La contractualisation, pour ces deux marchés, se concrétise par des garanties de prix. En bœuf, c’est vrai pour les démarches, Bœuf fermier de Vendée (50 bovins/ semaine), Label rouge blonde d’Aquitaine (10 bovins / semaine), le bœuf limousin Blason prestige, et le parthenay Label rouge. « On a instauré une grille de prix. On gère une plus-value sur l’année. L’objectif est que l’élevage en retire un réel bénéfice, à la condition d’avoir anticipé en qualité, en quantité et en saisonnalité. Suivant les démarches, on est entre 0,20 € et 0,40 € de plus-value. »

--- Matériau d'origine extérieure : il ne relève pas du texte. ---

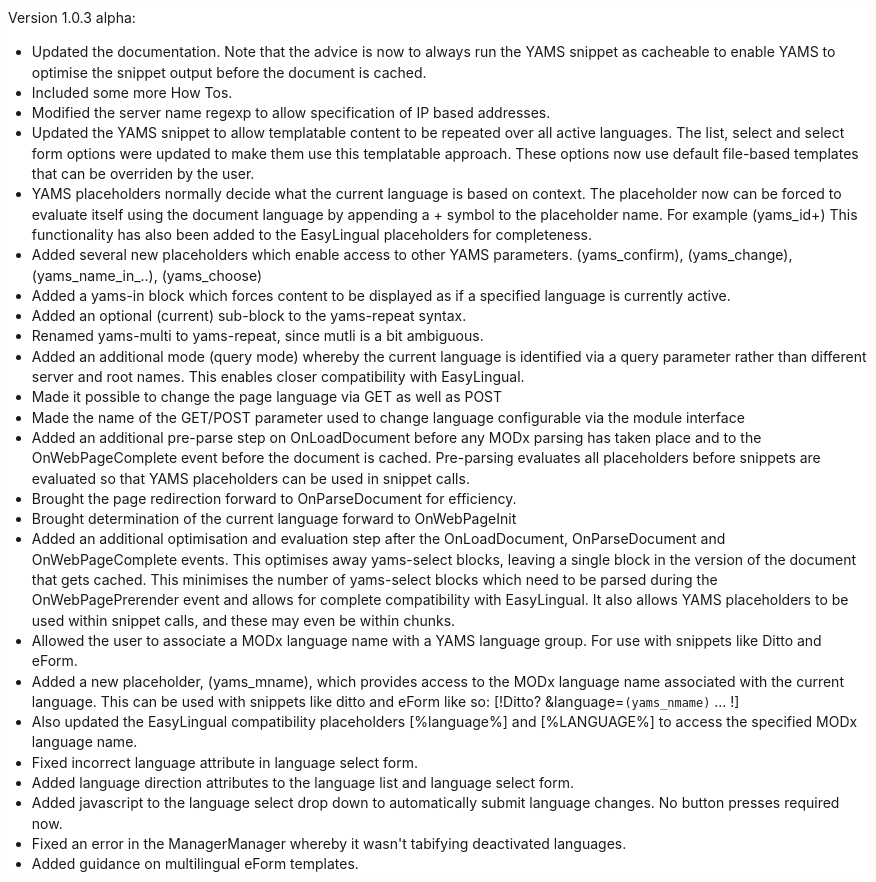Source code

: 
Version 1.0.3 alpha:
- Updated the documentation. Note that the advice is now to always run the YAMS
  snippet as cacheable</strong> to enable YAMS to optimise the snippet output
  before the document is cached.
- Included some more How Tos.
- Modified the server name regexp to allow specification of IP based addresses.
- Updated the YAMS snippet to allow templatable content to be repeated over all
  active languages. The list, select and select form options were updated to make
  them use this templatable approach. These options now use default file-based
  templates that can be overriden by the user.
- YAMS placeholders normally decide what the current language is based on context.
  The placeholder now can be forced to evaluate itself using the document
  language by appending a + symbol to the placeholder name. For example (yams_id+)
  This functionality has also been added to the EasyLingual placeholders for
  completeness.
- Added several new placeholders which enable access to other YAMS parameters.
  (yams_confirm), (yams_change), (yams_name_in_..), (yams_choose)
- Added a yams-in block which forces content to be displayed as if a specified
  language is currently active.
- Added an optional (current) sub-block to the yams-repeat syntax.
- Renamed yams-multi to yams-repeat, since mutli is a bit ambiguous.
- Added an additional mode (query mode) whereby the current language is
  identified via a query parameter rather than different server and root names.
  This enables closer compatibility with EasyLingual.
- Made it possible to change the page language via GET as well as POST
- Made the name of the GET/POST parameter used to change language configurable
  via the module interface
- Added an additional pre-parse step on OnLoadDocument before any MODx parsing
  has taken place and to the OnWebPageComplete event before the document is
  cached. Pre-parsing evaluates all placeholders before snippets are evaluated
  so that YAMS placeholders can be used in snippet calls.
- Brought the page redirection forward to OnParseDocument for efficiency.
- Brought determination of the current language forward to OnWebPageInit
- Added an additional optimisation and evaluation step after the OnLoadDocument,
  OnParseDocument and OnWebPageComplete events. This optimises away yams-select
  blocks, leaving a single block in the version of the document that gets cached.
  This minimises the number of yams-select blocks which need to be parsed during
  the OnWebPagePrerender event and allows for complete compatibility with
  EasyLingual. It also allows YAMS placeholders to be used within snippet calls,
  and these may even be within chunks.
- Allowed the user to associate a MODx language name with a YAMS language group.
  For use with snippets like Ditto and eForm.
- Added a new placeholder, (yams_mname), which provides access to the MODx
  language name associated with the current language. This can be used with
  snippets like ditto and eForm like so:
  [!Ditto? &language=`(yams_nmame)` ... !]
- Also updated the EasyLingual compatibility placeholders [%language%] and
  [%LANGUAGE%] to access the specified MODx language name.
- Fixed incorrect language attribute in language select form.
- Added language direction attributes to the language list and language select
  form.
- Added javascript to the language select drop down to automatically submit
  language changes. No button presses required now.
- Fixed an error in the ManagerManager whereby it wasn't tabifying deactivated
  languages.
- Added guidance on multilingual eForm templates.
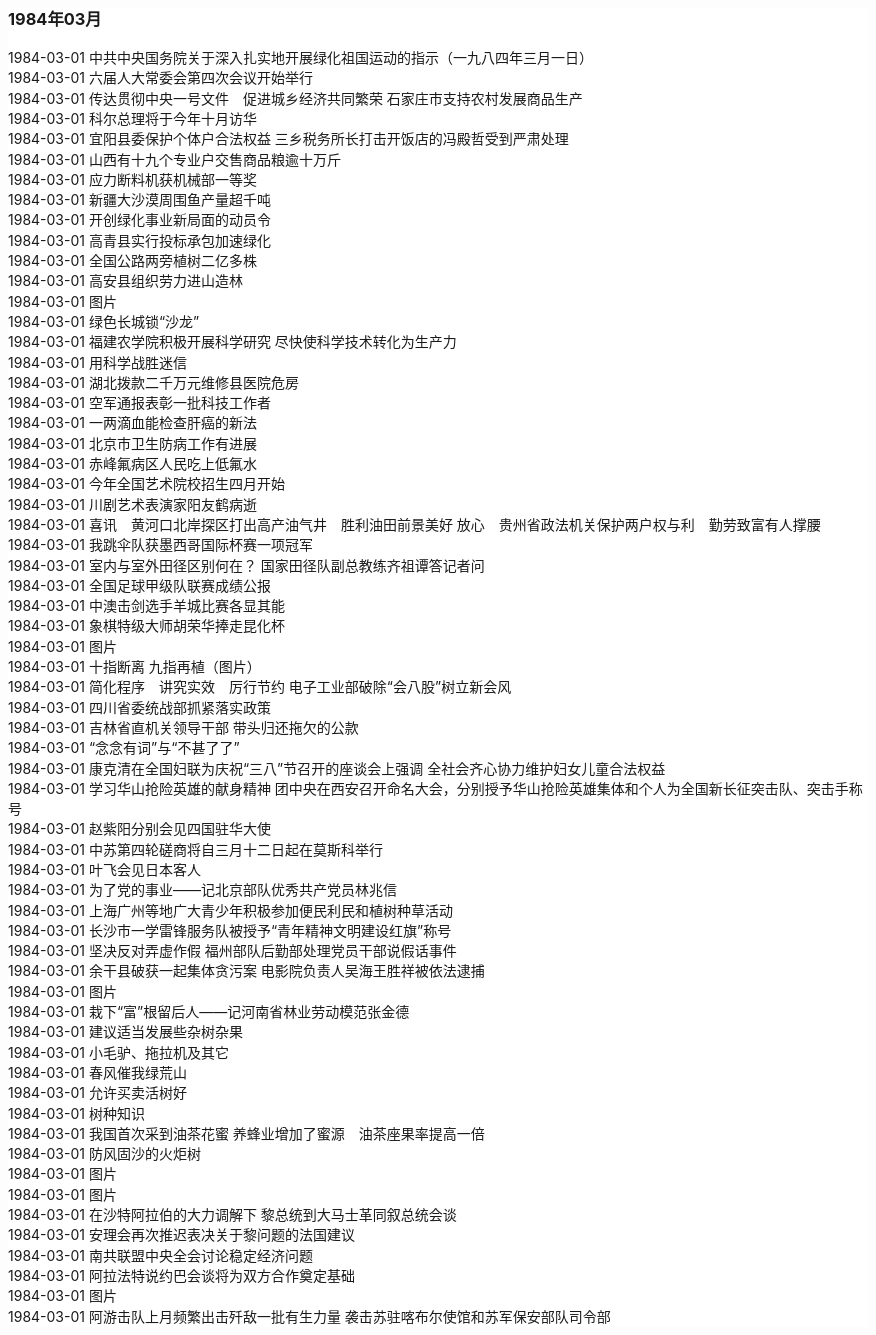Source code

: ### 1984年03月  
1984-03-01 中共中央国务院关于深入扎实地开展绿化祖国运动的指示（一九八四年三月一日）  
1984-03-01 六届人大常委会第四次会议开始举行  
1984-03-01 传达贯彻中央一号文件　促进城乡经济共同繁荣  石家庄市支持农村发展商品生产  
1984-03-01 科尔总理将于今年十月访华  
1984-03-01 宜阳县委保护个体户合法权益  三乡税务所长打击开饭店的冯殿哲受到严肃处理  
1984-03-01 山西有十九个专业户交售商品粮逾十万斤  
1984-03-01 应力断料机获机械部一等奖  
1984-03-01 新疆大沙漠周围鱼产量超千吨  
1984-03-01 开创绿化事业新局面的动员令  
1984-03-01 高青县实行投标承包加速绿化  
1984-03-01 全国公路两旁植树二亿多株  
1984-03-01 高安县组织劳力进山造林  
1984-03-01 图片  
1984-03-01 绿色长城锁“沙龙”  
1984-03-01 福建农学院积极开展科学研究  尽快使科学技术转化为生产力  
1984-03-01 用科学战胜迷信  
1984-03-01 湖北拨款二千万元维修县医院危房  
1984-03-01 空军通报表彰一批科技工作者  
1984-03-01 一两滴血能检查肝癌的新法  
1984-03-01 北京市卫生防病工作有进展  
1984-03-01 赤峰氟病区人民吃上低氟水  
1984-03-01 今年全国艺术院校招生四月开始  
1984-03-01 川剧艺术表演家阳友鹤病逝  
1984-03-01 喜讯　黄河口北岸探区打出高产油气井　胜利油田前景美好  放心　贵州省政法机关保护两户权与利　勤劳致富有人撑腰  
1984-03-01 我跳伞队获墨西哥国际杯赛一项冠军  
1984-03-01 室内与室外田径区别何在？  国家田径队副总教练齐祖谭答记者问  
1984-03-01 全国足球甲级队联赛成绩公报  
1984-03-01 中澳击剑选手羊城比赛各显其能  
1984-03-01 象棋特级大师胡荣华捧走昆化杯  
1984-03-01 图片  
1984-03-01 十指断离  九指再植（图片）  
1984-03-01 简化程序　讲究实效　厉行节约  电子工业部破除“会八股”树立新会风  
1984-03-01 四川省委统战部抓紧落实政策  
1984-03-01 吉林省直机关领导干部  带头归还拖欠的公款  
1984-03-01 “念念有词”与“不甚了了”  
1984-03-01 康克清在全国妇联为庆祝“三八”节召开的座谈会上强调  全社会齐心协力维护妇女儿童合法权益  
1984-03-01 学习华山抢险英雄的献身精神  团中央在西安召开命名大会，分别授予华山抢险英雄集体和个人为全国新长征突击队、突击手称号  
1984-03-01 赵紫阳分别会见四国驻华大使  
1984-03-01 中苏第四轮磋商将自三月十二日起在莫斯科举行  
1984-03-01 叶飞会见日本客人  
1984-03-01 为了党的事业——记北京部队优秀共产党员林兆信  
1984-03-01 上海广州等地广大青少年积极参加便民利民和植树种草活动  
1984-03-01 长沙市一学雷锋服务队被授予“青年精神文明建设红旗”称号  
1984-03-01 坚决反对弄虚作假  福州部队后勤部处理党员干部说假话事件  
1984-03-01 余干县破获一起集体贪污案  电影院负责人吴海王胜祥被依法逮捕  
1984-03-01 图片  
1984-03-01 栽下“富”根留后人——记河南省林业劳动模范张金德  
1984-03-01 建议适当发展些杂树杂果  
1984-03-01 小毛驴、拖拉机及其它  
1984-03-01 春风催我绿荒山  
1984-03-01 允许买卖活树好  
1984-03-01 树种知识  
1984-03-01 我国首次采到油茶花蜜  养蜂业增加了蜜源　油茶座果率提高一倍  
1984-03-01 防风固沙的火炬树  
1984-03-01 图片  
1984-03-01 图片  
1984-03-01 在沙特阿拉伯的大力调解下  黎总统到大马士革同叙总统会谈  
1984-03-01 安理会再次推迟表决关于黎问题的法国建议  
1984-03-01 南共联盟中央全会讨论稳定经济问题  
1984-03-01 阿拉法特说约巴会谈将为双方合作奠定基础  
1984-03-01 图片  
1984-03-01 阿游击队上月频繁出击歼敌一批有生力量  袭击苏驻喀布尔使馆和苏军保安部队司令部  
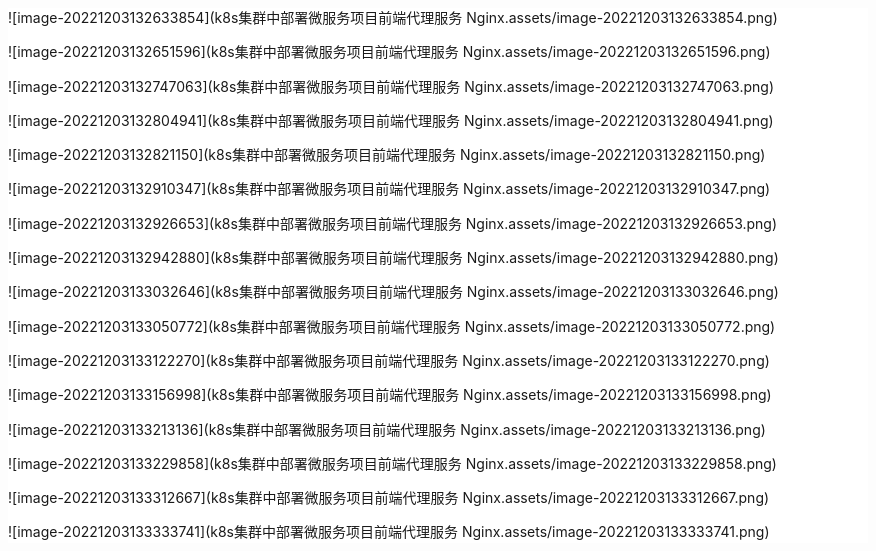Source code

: 
![image-20221203132633854](k8s集群中部署微服务项目前端代理服务 Nginx.assets/image-20221203132633854.png)





![image-20221203132651596](k8s集群中部署微服务项目前端代理服务 Nginx.assets/image-20221203132651596.png)





![image-20221203132747063](k8s集群中部署微服务项目前端代理服务 Nginx.assets/image-20221203132747063.png)



![image-20221203132804941](k8s集群中部署微服务项目前端代理服务 Nginx.assets/image-20221203132804941.png)



![image-20221203132821150](k8s集群中部署微服务项目前端代理服务 Nginx.assets/image-20221203132821150.png)



![image-20221203132910347](k8s集群中部署微服务项目前端代理服务 Nginx.assets/image-20221203132910347.png)



![image-20221203132926653](k8s集群中部署微服务项目前端代理服务 Nginx.assets/image-20221203132926653.png)



![image-20221203132942880](k8s集群中部署微服务项目前端代理服务 Nginx.assets/image-20221203132942880.png)



![image-20221203133032646](k8s集群中部署微服务项目前端代理服务 Nginx.assets/image-20221203133032646.png)



![image-20221203133050772](k8s集群中部署微服务项目前端代理服务 Nginx.assets/image-20221203133050772.png)



![image-20221203133122270](k8s集群中部署微服务项目前端代理服务 Nginx.assets/image-20221203133122270.png)



![image-20221203133156998](k8s集群中部署微服务项目前端代理服务 Nginx.assets/image-20221203133156998.png)



![image-20221203133213136](k8s集群中部署微服务项目前端代理服务 Nginx.assets/image-20221203133213136.png)



![image-20221203133229858](k8s集群中部署微服务项目前端代理服务 Nginx.assets/image-20221203133229858.png)



![image-20221203133312667](k8s集群中部署微服务项目前端代理服务 Nginx.assets/image-20221203133312667.png)

![image-20221203133333741](k8s集群中部署微服务项目前端代理服务 Nginx.assets/image-20221203133333741.png)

Pour la filière veaux (veaux fermiers élevés au lait entier sous cahier des charges Label rouge), l’objectif est de s’appuyer sur des coûts de production et une marge souhaitée par l’éleveur, divisés par un poids de carcasse moyen, opération à partir de laquelle une grille prix est établie. « Nous avons au départ présenté ces grilles aux distributeurs locaux. Et c’est à partir de là qu’est née la démarche en 1998. Aujourd’hui, le produit est suivi de l’élevage jusqu’au distributeur. »
« On a une grille de prix qui est fixe, qui peut durer quelques années si les coûts de production n’évoluent pas », précise le directeur de la Covia. « Par exemple, avant 2008, elle avait duré trois ans. Il y a deux phénomènes sur lesquels on s’appuie pour la modifier : le coût de production d’un élevage et la variation économique au niveau des distributeurs (écart concurrentiel à la vente). En 2010, on a relevé la grille de 0,10 € et de 0,20 € le 1er septembre dernier. Nos éleveurs vendent ce type de produit 8,20 € / kg de carcasse en moyenne. Le veau standard est à peine à 7 €. »
3 000 veaux sont produits par an. « La contractualisation nous permet de vendre le veau avant qu’il soit produit. Aujourd’hui, je sais le nombre de veaux que je vais vendre au mois de mars. »

La Covia en chiffres

La Covia, vingt salariés, est une coopérative de producteurs de bovins basée à Challans (siège social, abattoir, centre d’allotement. Un deuxième centre d’allotement se trouve à Plessé en Loire-Atlantique). Sa zone d’activité se trouve sur le nord-ouest Vendée et, en Loire-Atlantique, sur le secteur à l’Ouest de la route Nantes Rennes.
La coop, présidée par Christian Lucas, compte 350 éleveurs adhérents. Son chiffre d’affaires est de 25 millions d’euros. Elle est gérée par un conseil d’administration de onze éleveurs.
La Covia commercialise 25 000 bovins par an (50 % d’éleveurs laitiers, 50 % d’éleveurs allaitants). Elle travaille 8 000 jeunes bovins par an (80 % JB allaitants), 9 000 vaches et génisses, et 3 000 veaux de boucherie.